I disagree 100% with your take on game design getting easy once you've played it. That's BAD game design

I think you are missing the point, or misunderstanding what I am saying, so let me clarify. The GAME doesn't get easier, per say, SPECIFIC CHALLENGES get easier, in a well constructed game. Take the critically acclaimed MediEvil game. A game that was so good that it got remade, TWICE, exactly as is with updated graphics for multiple platforms. The first boss you fight is the stained glass demon. The very first time you fight him he is super difficult to defeat, as you have relatively low health and few weapons. BUT when you come back through the area later in the game to get the chalices and face him he is really easy to kill and move on. The later game enemies and bosses are more difficult, but the older bosses, the ones you faced at the beginning of the game that gave you great difficulty, are now easier to defeat.

This is GOOD game design.

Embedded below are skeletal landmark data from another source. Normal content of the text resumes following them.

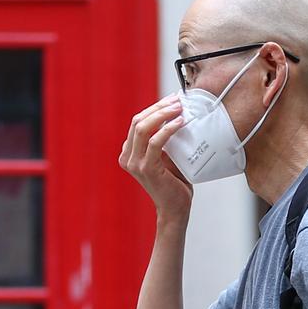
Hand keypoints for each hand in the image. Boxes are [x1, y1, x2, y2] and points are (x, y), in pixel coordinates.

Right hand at [118, 93, 193, 221]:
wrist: (175, 208)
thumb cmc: (174, 182)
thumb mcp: (167, 155)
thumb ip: (165, 139)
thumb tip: (178, 113)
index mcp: (128, 152)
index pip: (138, 121)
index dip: (155, 107)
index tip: (173, 100)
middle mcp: (127, 157)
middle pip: (138, 121)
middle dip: (159, 107)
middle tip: (178, 101)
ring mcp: (134, 163)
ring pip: (143, 128)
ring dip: (162, 115)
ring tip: (180, 109)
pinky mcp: (146, 168)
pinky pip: (155, 142)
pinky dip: (168, 129)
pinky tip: (180, 123)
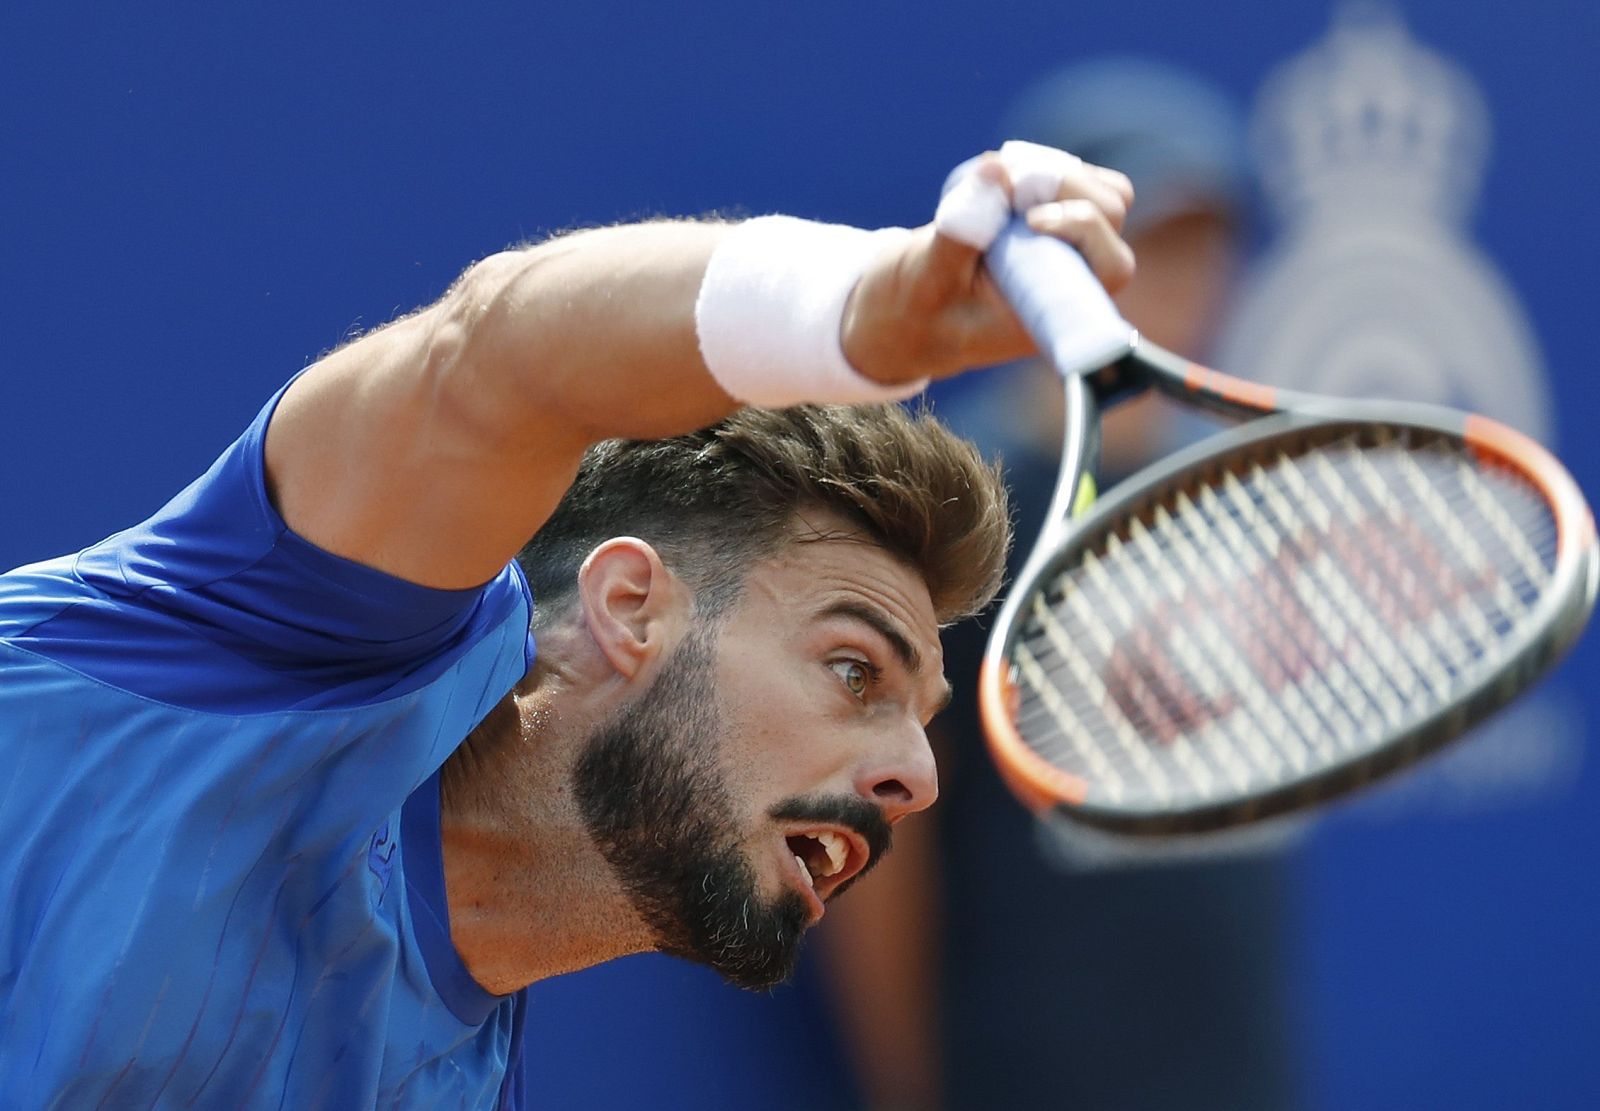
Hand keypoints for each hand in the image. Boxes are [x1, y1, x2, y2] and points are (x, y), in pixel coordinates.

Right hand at [841, 147, 1134, 384]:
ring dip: (1057, 172)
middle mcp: (1072, 279)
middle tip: (1010, 182)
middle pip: (1110, 213)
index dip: (1083, 227)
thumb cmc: (921, 311)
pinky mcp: (1055, 224)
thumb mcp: (929, 277)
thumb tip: (997, 167)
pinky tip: (1002, 179)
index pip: (1111, 266)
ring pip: (1102, 191)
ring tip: (1003, 178)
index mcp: (1054, 311)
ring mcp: (1069, 249)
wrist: (910, 313)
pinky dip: (1044, 168)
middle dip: (1065, 186)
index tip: (1030, 220)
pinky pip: (1076, 181)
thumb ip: (962, 229)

It means that the developers took the time to make new and different challenges for later game play. Scaling, is when the developers are super lazy and just make the same old enemies present with higher stats. Take, as a counter point, Destiny. This is a game where the baddies just tend to be the same guys, but with higher stats. Every time you run through an area the bad guys are just as hard to defeat. Not because they are new or better, but because their health and damage scale to your own. You never make real progress. I love Destiny myself, but I love it for it's multiplayer, not slogging through the same bad guys time after time.

Ark is an example of the first one, where the challenges change as you progress through the game. Instead of lazily increasing the difficulty of the same old creatures (Alphas), the game offers new and different challenges. It is GREAT game design, where you objectives dictate difficulty. This isn't a FPS, and doesn't have an "end" per say, so expecting everything to just scale up is absurd. In the early game surviving Alphas and traversing the map are difficult. By mid game they are relatively easy, while finding and taming high level tames and getting high end gear are difficult. By late game those objectives are now easy, while breeding, leveling, and performing boss fights are difficult.

Accusing Ark of being poorly designed because one of the first challenges you face is less of a challenge as the game progresses seems mildly absurd to me.